Ach ja, nur fürs Protokoll: würde man die Zahl [math]9^{(9^9)}[/math] komplett ausschreiben, so würde sie einen Zettel füllen, der von hier bis nach Buxtehude gehen würde. Das ist insofern erstaunlich, als sie ja bloß aus drei Ziffern konstruiert ist, die obendrein alle gleich sind, nämlich 9. Aber die Potenzierung macht viel aus.

Außerirdische

UFO im Landeanflug?

Ähnlich beliebt wie Größenvergleiche sind abwegige bis abenteuerliche Mutmaßungen über außerirdisches Leben, immer natürlich in Verbindung mit der banalen Feststellung, dass Außerirdische nicht so aussehen müssen wie wir und möglicherweise auch kein Englisch sprechen. Mit der nüchternen Wahrheit, dass bis dato noch gar nichts gefunden wurde, ist selbstredend kein Publikum zu begeistern. Interessanter ist da schon die Frage: "Was wäre, wenn...?" So lässt sich zum Beispiel aus den nicht nur auf der Erde gültigen Gesetzen der natürlichen Auslese zweifelsfrei feststellen, dass auf einem Planeten, der über eine vollkommen glatte, harte Oberfläche mit kreisrunden, vier Zentimeter breiten und zwölf Meter tiefen Löchern verfügen würde, auf deren Boden sich Nahrung befinden würde, nur folgende Lebensformen eine Chance hätten:

  • Wesen, die klein genug sind, um in die Löcher zu klettern, und die in der Lage wären, wieder herauszufinden
  • Wesen mit höchstens vier Zentimeter dicken, mindestens zwölf Meter langen Fangarmen und Händen, Saugnäpfen oder Rüsseln

Möglicherweise würde der Planet aber auch von einem einzigen, riesenhaften Ungetüm ohne Augen bewohnt, das seine unzähligen schlürfrüsselbewehrten Fangarme in alle Löcher zugleich stecken und Jahrmilliarden lang nur fressen würde. Der Mensch wäre in jedem Falle völlig lebensuntauglich auf diesem Planeten. Außer er hätte Schaufeln, dann ginge es vielleicht doch wieder.

Psychologie

Ähnlich spannend, weil komplett kenntnisfrei vermittelbar, sind auch ein paar Themen aus der Psychologie.

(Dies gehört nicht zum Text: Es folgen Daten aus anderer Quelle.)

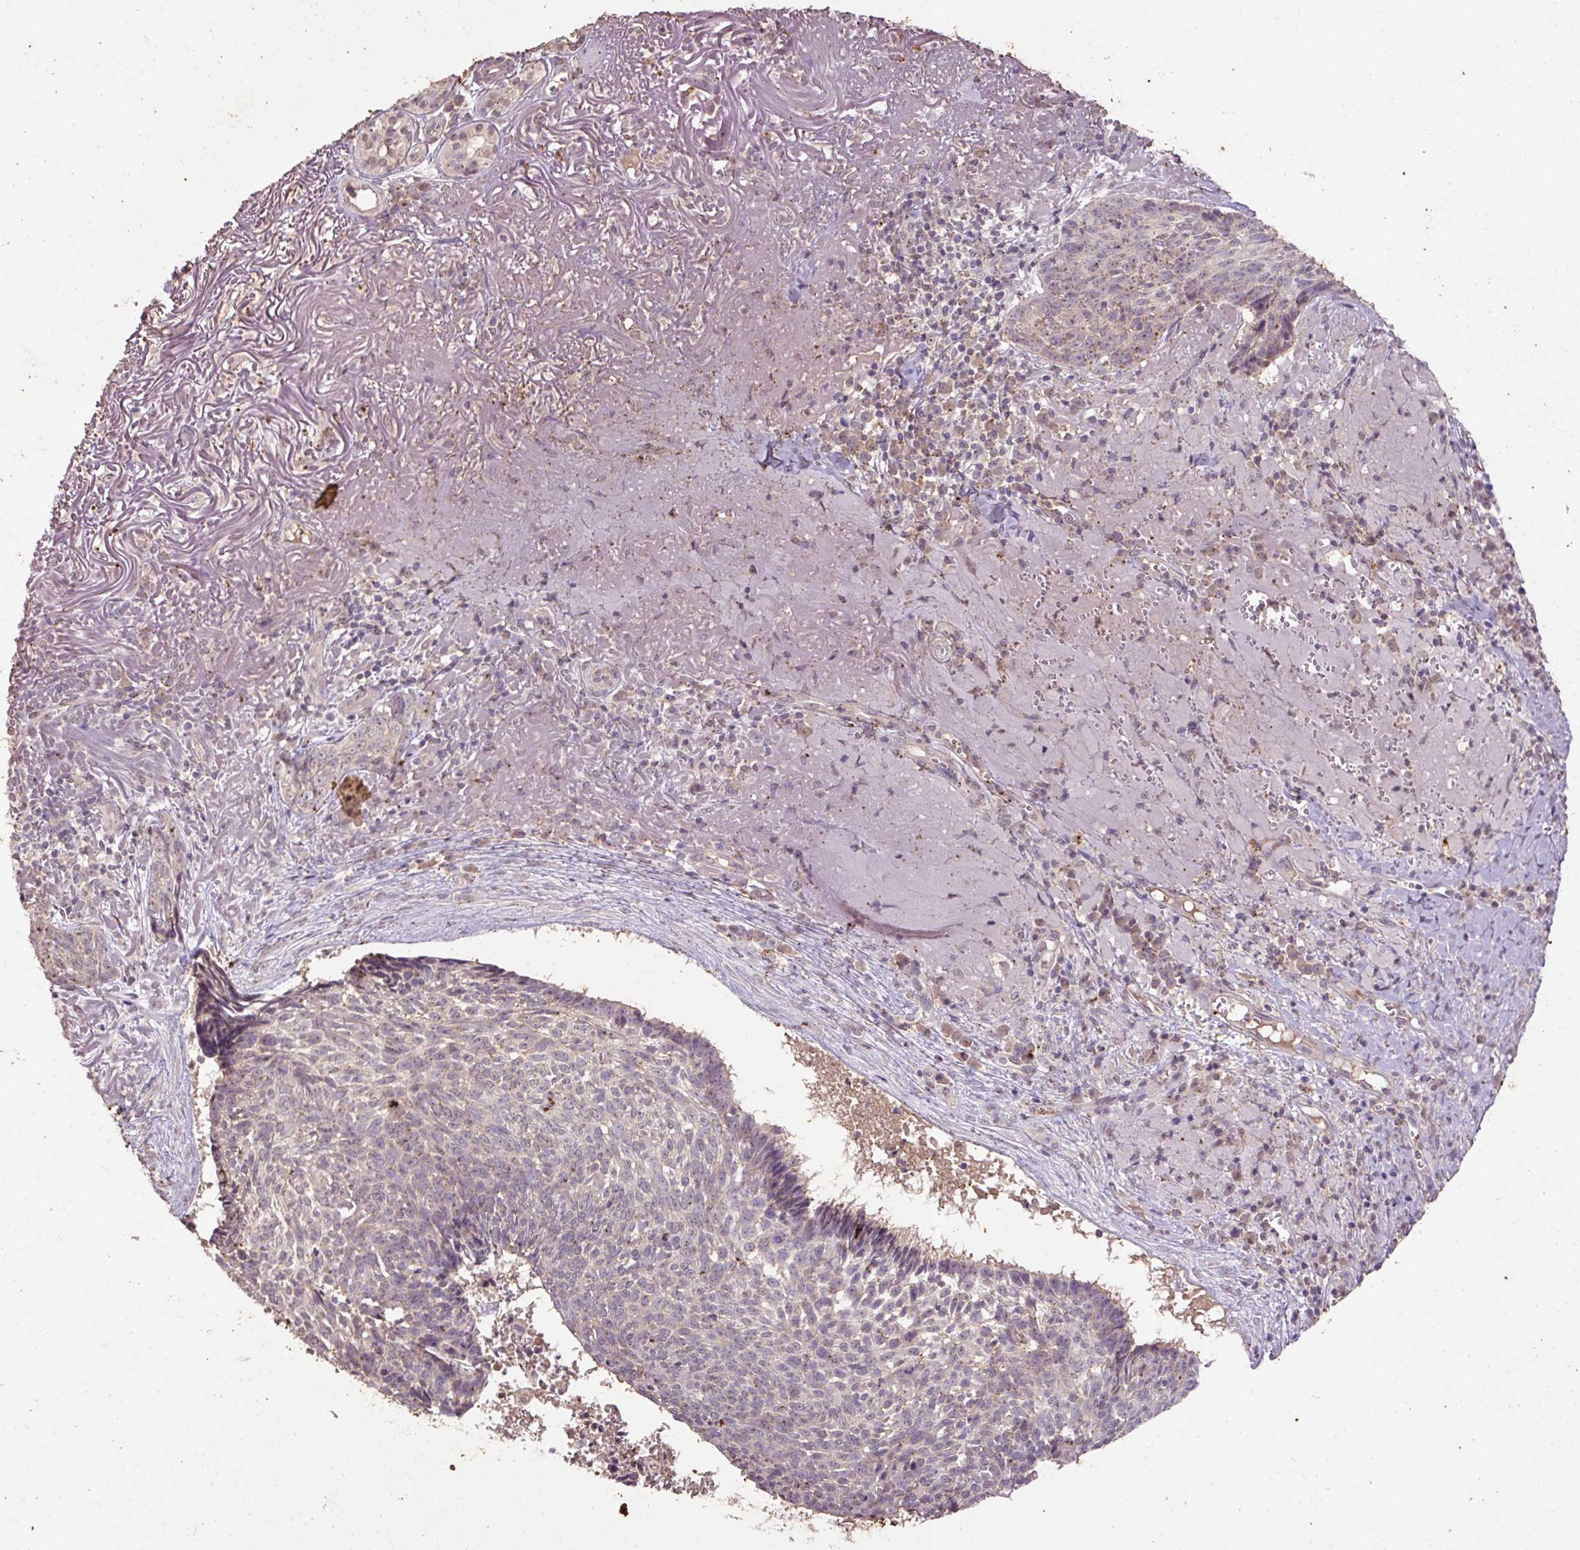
{"staining": {"intensity": "negative", "quantity": "none", "location": "none"}, "tissue": "skin cancer", "cell_type": "Tumor cells", "image_type": "cancer", "snomed": [{"axis": "morphology", "description": "Basal cell carcinoma"}, {"axis": "topography", "description": "Skin"}, {"axis": "topography", "description": "Skin of face"}], "caption": "Immunohistochemistry (IHC) of human basal cell carcinoma (skin) displays no staining in tumor cells.", "gene": "LRTM2", "patient": {"sex": "female", "age": 95}}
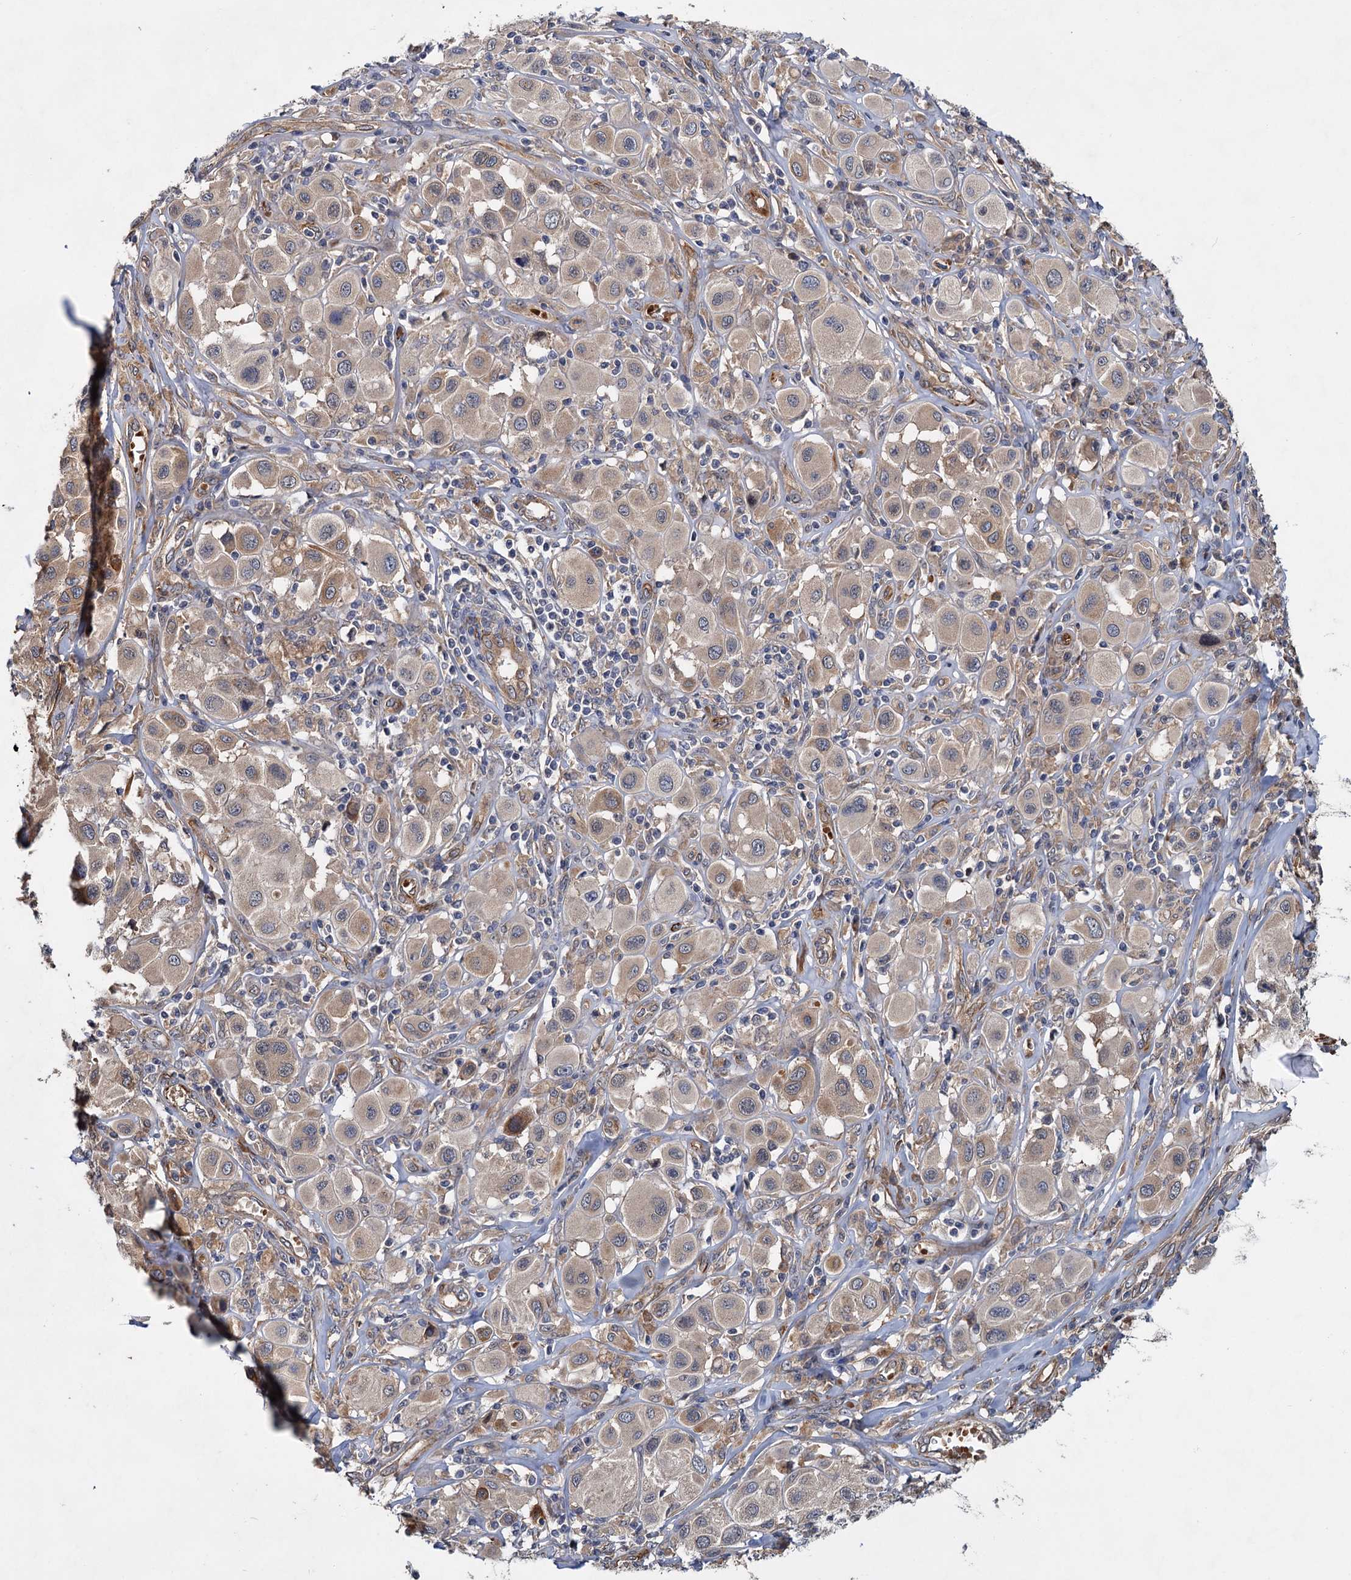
{"staining": {"intensity": "weak", "quantity": "25%-75%", "location": "cytoplasmic/membranous"}, "tissue": "melanoma", "cell_type": "Tumor cells", "image_type": "cancer", "snomed": [{"axis": "morphology", "description": "Malignant melanoma, Metastatic site"}, {"axis": "topography", "description": "Skin"}], "caption": "The immunohistochemical stain highlights weak cytoplasmic/membranous expression in tumor cells of malignant melanoma (metastatic site) tissue.", "gene": "PKN2", "patient": {"sex": "male", "age": 41}}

Nach gängiger Lehrmeinung will wohl jeder Mensch selbstbewusst und anerkannt sein, Erfolg in Liebe, Leben und Beruf haben und die Gedanken der Anderen lesen und beherrschen können.

Entsprechend ausgebucht sind auch die teuersten Seminare, wenn sich nur vorne jemand hinstellt, der den Anspruch erhebt, die Schlagfertigkeit erfunden zu haben, selbst wenn er bereits in der Einleitung verkündet, dass es eben diese Schlagfertigkeit eigentlich gar nicht gibt. Denn es folgen ein paar praktische Hinweise, die so idiotensicher sind, dass sie jeder ohne großen Trainingsaufwand befolgen kann:

  • unerwartet zustimmen: Man wird beleidigt, zum Beispiel "Du bist dumm, hässlich und in jeder Hinsicht erbärmlich". Anstatt sich nun dem natürlichen Rechtfertigungsdruck zu ergeben und zu erläutern, warum man denn so dumm und hässlich sei oder dies sogar abzustreiten, ist hier das Mittel der Wahl die Zustimmung: "Ja, das bin ich, gut erkannt." Der Angreifer ist völlig überrollt, ihm fällt nichts mehr ein.
  • unerwartet widersprechen: Wieder wird man beleidigt, der Einfachheit halber genau wie oben. Nur dieses Mal widerspricht man: "Nein, das ist nicht richtig. Das kann man so nicht sagen, das stimmt nicht." Diese schlagfertige Antwort verunsichert den Angreifer zutiefst, denn sie ist sachlich, treffsicher und sehr bestimmt. Auch hier verschlägt es ihm schlichtweg die Sprache.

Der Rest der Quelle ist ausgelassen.